Letting go of old stories through EMDR and expressive therapies
Our understanding of who we are and the experiences we have been through is defined by the stories we tell. Not just the stories we say out loud–like the time we were embarrassed at a school assembly, or how we got our first job or met a romantic partner–but the ones we may not even know we have internalized. You might have grown up with the story “family should be loyal to one another” or “family will let you down”. You might have learned “my health is in my control” or “not being productive is lazy and shameful”. It could be a general sense of “I have to prove my worth”, or a specific belief, “the shape of my body is flawed”.
These stories belong in the past, with the memories they came from. Instead, we carry them with us like a backpack full of heavy weights.
In therapy, you have the chance to pause, examine what you have been dragging around, and consider which stories are worth hanging on to and which are worth setting down. At first, letting go of these old stories feels impossible, ridiculous. You experience these beliefs as objective truths because you have lived them. You have never known another way. Your psyche holds on to them because they are how you make sense of the world.

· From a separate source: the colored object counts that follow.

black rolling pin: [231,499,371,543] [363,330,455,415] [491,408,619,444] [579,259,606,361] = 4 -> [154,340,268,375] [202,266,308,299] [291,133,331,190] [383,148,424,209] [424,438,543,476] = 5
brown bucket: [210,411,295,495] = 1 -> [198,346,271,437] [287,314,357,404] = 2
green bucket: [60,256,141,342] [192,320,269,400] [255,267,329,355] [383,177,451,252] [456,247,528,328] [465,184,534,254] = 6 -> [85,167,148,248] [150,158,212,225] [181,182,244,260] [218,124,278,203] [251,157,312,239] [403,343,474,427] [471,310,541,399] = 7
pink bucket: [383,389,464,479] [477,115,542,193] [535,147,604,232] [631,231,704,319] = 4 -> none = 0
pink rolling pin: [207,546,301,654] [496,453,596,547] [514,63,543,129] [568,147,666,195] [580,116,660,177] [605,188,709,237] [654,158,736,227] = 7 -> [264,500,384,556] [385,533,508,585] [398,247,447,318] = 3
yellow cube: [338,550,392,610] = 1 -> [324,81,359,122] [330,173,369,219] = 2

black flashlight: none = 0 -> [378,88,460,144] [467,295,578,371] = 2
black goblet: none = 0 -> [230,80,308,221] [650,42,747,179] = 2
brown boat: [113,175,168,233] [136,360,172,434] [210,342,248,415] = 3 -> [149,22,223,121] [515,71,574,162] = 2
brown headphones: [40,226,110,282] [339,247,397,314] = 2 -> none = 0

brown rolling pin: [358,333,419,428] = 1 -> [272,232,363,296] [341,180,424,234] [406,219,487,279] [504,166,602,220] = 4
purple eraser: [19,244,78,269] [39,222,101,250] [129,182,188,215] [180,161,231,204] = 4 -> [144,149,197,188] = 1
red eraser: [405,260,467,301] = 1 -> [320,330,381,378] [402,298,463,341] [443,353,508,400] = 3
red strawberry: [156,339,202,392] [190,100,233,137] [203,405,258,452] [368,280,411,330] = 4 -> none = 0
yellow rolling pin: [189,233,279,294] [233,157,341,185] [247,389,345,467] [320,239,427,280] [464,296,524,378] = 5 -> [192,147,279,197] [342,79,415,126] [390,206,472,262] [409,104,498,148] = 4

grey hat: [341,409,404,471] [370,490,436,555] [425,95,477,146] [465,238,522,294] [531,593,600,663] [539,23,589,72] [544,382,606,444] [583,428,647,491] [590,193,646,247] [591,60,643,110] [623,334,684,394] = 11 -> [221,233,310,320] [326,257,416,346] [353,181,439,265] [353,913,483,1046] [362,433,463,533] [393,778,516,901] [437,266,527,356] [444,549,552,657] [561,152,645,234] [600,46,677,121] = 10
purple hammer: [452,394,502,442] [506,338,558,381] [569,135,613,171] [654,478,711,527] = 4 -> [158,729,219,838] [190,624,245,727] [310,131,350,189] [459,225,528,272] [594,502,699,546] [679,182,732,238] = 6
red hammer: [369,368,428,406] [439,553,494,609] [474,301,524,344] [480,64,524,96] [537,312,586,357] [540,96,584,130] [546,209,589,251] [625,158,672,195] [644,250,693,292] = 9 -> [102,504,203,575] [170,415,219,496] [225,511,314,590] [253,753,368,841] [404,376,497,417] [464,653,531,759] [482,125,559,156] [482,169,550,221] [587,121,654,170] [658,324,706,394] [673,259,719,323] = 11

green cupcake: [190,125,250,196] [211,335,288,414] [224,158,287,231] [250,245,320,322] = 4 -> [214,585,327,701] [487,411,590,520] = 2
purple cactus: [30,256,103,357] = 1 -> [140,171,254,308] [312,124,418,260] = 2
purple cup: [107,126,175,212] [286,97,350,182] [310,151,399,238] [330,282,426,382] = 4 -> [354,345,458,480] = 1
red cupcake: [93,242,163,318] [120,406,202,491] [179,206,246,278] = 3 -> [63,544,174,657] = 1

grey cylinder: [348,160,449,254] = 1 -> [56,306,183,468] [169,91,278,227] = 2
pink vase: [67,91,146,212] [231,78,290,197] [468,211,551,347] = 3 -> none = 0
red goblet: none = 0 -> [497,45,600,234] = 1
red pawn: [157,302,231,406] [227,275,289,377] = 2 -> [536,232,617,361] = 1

But there are ways to give yourself enough distance to see these beliefs for the old stories they are and to move toward letting them go. Talk therapy techniques, like narrative therapy, can help you name your stories and where they came from, and re-author the way you look at who you are and the life you want to live. Expressive therapies invite you to use drawing, movement, music, and writing to express how you see yourself and to create new images and possibilities for yourself. And EMDR lets your memories connect and process in new ways so that these internalized beliefs move from the emotional center of the brain to the memory center, literally becoming old news.
These stories have brought you to where you are today, sometimes serving very essential roles in your safety, your stability, and your belonging. The bad news is that today, they have become too heavy, and are getting in the way of the you you want to be. The good news is: if you choose to, you get to set them down and walk toward a lighter future.